Skip-existing default and –force
By default, grim publish skips any entry whose exact-version tag already
exists on the registry — the push is a success no-op and nothing moves. This
makes the command safe to re-run from the top: only entries whose version was
bumped in the manifest since the last run actually push anything.
--force replaces the default with the opposite behavior: it moves an
existing exact-version tag that points at a different digest. The two modes
are mutually exclusive — --force and skip-existing cannot be combined.
--force also cannot be combined with --tag: a channel-tag run always
moves the tag, so --force would be redundant — passing both is rejected
as a usage error.
Flags
| Flag | Description |
|---|---|
--manifest <path> | Manifest file to read (default: ./publish.toml). |
--dry-run | Validate and plan without pushing. Prints what would be pushed. |
--force | Move existing exact-version tags instead of skipping them. Cannot be combined with --tag. |
--only <name> | Publish only the named entry (repeatable). A name absent from the manifest exits 65. |
--tag <tag> | Override the published tag with a movable channel tag (e.g. canary). Must be non-semver — semver values exit 65, keeping all semver releases in the manifest where the repo can track them. A channel tag always moves: re-publishing with --tag overwrites the existing tag without skipping and without --force. |
--registry <ref> | The global --registry flag overrides the manifest’s registry value for this run. GRIM_DEFAULT_REGISTRY and the config-file default_registry do not override the manifest — registry is explicit input, like a fully-qualified reference. Only the flag tier wins. |
Validation and fail-fast
grim publish validates the whole manifest before any push: every version
must be strict X.Y.Z semver, every source path must exist, and pin = true
is rejected on non-bundle entries (exit 65 for each). Only after the full
manifest passes does the first network call happen.

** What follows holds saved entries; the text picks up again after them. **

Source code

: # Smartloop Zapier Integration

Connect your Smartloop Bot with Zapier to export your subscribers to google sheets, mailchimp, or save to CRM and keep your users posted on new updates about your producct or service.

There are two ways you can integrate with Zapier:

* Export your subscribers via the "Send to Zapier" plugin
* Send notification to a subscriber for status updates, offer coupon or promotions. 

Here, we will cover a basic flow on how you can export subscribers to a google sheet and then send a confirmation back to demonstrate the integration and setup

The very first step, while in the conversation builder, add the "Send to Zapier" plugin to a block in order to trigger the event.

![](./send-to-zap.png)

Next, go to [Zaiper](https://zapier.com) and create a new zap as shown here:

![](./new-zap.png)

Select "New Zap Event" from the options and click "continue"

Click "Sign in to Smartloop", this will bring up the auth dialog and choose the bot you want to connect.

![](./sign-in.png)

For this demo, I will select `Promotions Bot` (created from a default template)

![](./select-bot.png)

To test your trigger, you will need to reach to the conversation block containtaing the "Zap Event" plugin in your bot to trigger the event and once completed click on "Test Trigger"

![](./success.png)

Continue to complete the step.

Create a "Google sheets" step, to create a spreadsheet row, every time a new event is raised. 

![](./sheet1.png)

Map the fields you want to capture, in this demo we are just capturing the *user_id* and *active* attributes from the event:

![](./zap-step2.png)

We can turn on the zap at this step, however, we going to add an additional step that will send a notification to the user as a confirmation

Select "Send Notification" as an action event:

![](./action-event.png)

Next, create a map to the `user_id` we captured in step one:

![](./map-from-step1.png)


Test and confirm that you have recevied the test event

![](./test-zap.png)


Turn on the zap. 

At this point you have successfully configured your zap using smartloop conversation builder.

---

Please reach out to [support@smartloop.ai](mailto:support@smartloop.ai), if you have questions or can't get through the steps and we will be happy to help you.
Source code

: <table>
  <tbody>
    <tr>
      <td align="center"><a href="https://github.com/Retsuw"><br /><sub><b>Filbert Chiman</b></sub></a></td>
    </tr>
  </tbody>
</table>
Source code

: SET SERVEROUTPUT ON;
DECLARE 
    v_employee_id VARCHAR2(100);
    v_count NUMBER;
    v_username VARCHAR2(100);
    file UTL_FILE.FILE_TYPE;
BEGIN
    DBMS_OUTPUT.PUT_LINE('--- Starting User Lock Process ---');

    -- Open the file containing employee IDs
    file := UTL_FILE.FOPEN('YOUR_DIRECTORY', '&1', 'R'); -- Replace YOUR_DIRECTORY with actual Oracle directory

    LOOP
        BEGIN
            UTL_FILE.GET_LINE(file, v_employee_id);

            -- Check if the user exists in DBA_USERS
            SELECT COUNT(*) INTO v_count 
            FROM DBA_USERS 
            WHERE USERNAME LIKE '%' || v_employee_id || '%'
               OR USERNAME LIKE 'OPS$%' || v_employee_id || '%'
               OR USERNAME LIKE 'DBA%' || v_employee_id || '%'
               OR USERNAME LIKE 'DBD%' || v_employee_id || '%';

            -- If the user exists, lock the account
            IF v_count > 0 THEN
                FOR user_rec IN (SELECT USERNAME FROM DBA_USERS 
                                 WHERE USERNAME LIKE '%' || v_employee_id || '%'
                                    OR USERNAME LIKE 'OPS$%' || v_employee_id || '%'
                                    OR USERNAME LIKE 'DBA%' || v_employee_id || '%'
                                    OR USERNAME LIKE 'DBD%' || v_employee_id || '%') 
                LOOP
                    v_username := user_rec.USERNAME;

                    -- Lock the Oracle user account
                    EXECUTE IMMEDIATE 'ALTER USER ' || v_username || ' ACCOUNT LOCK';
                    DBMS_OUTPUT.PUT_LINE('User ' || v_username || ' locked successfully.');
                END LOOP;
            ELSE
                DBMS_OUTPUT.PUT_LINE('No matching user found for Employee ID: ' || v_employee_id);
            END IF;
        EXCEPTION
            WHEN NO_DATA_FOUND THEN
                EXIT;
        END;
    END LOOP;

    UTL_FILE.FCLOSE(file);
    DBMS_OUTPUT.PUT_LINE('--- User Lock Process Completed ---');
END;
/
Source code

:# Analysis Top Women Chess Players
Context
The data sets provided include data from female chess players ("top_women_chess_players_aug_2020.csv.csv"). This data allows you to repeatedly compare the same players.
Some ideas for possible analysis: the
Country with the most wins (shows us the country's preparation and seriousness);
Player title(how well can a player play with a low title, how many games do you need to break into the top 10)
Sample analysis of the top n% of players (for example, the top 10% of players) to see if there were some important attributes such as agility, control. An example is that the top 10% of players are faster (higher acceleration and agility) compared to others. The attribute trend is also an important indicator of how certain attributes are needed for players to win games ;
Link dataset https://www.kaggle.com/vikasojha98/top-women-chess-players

Two additional conditions exit 65 at validation time:
- Empty manifest — a manifest that declares no entries in any kind table exits 65 with “no packages declared in manifest”. Grim treats this as a likely wrong-file mistake rather than a valid no-op.
- Oversized manifest — a manifest file larger than 64 KiB is rejected before parsing. This is an unconditional limit, not a warning.
During the release run the command is fail-fast: the first failing entry
stops the batch. The report still renders — completed entries show their
status (pushed, skipped, or dry-run), the failed entry shows failed,
and remaining entries are unreported. Because skip-existing is the default,
re-running from the top after a fix pushes only what is left.
Example run
# Preview the full publish plan — zero writes
grim publish --dry-run
# Release everything in publish.toml, skip already-published versions
grim publish
# Release only one package
grim publish --only grim-usage
# Push a movable canary tag (manifest versions untouched)
grim publish --tag canary
Manifest vs bundle disambiguation
A publish.toml and a bundle .toml are structurally different: a manifest
has a top-level registry string and per-entry sub-tables with version; a
bundle has flat name = "reference" strings in its kind tables. The schemas
are disjoint and each parser rejects the other’s input.
If you point grim publish at a bundle file, the command detects the shape
and reports: “this looks like a bundle source file; use grim release --kind bundle”. If you point grim release at a publish manifest, the bundle
reader returns the mirror hint. Neither silently misparses the other’s format.
Authenticate
Grimoire pushes over standard OCI, so it reuses your existing registry
credentials — the same login your container tooling uses. Authenticate once
with your registry (for example, docker login against GitHub Container
Registry) and grim release inherits it.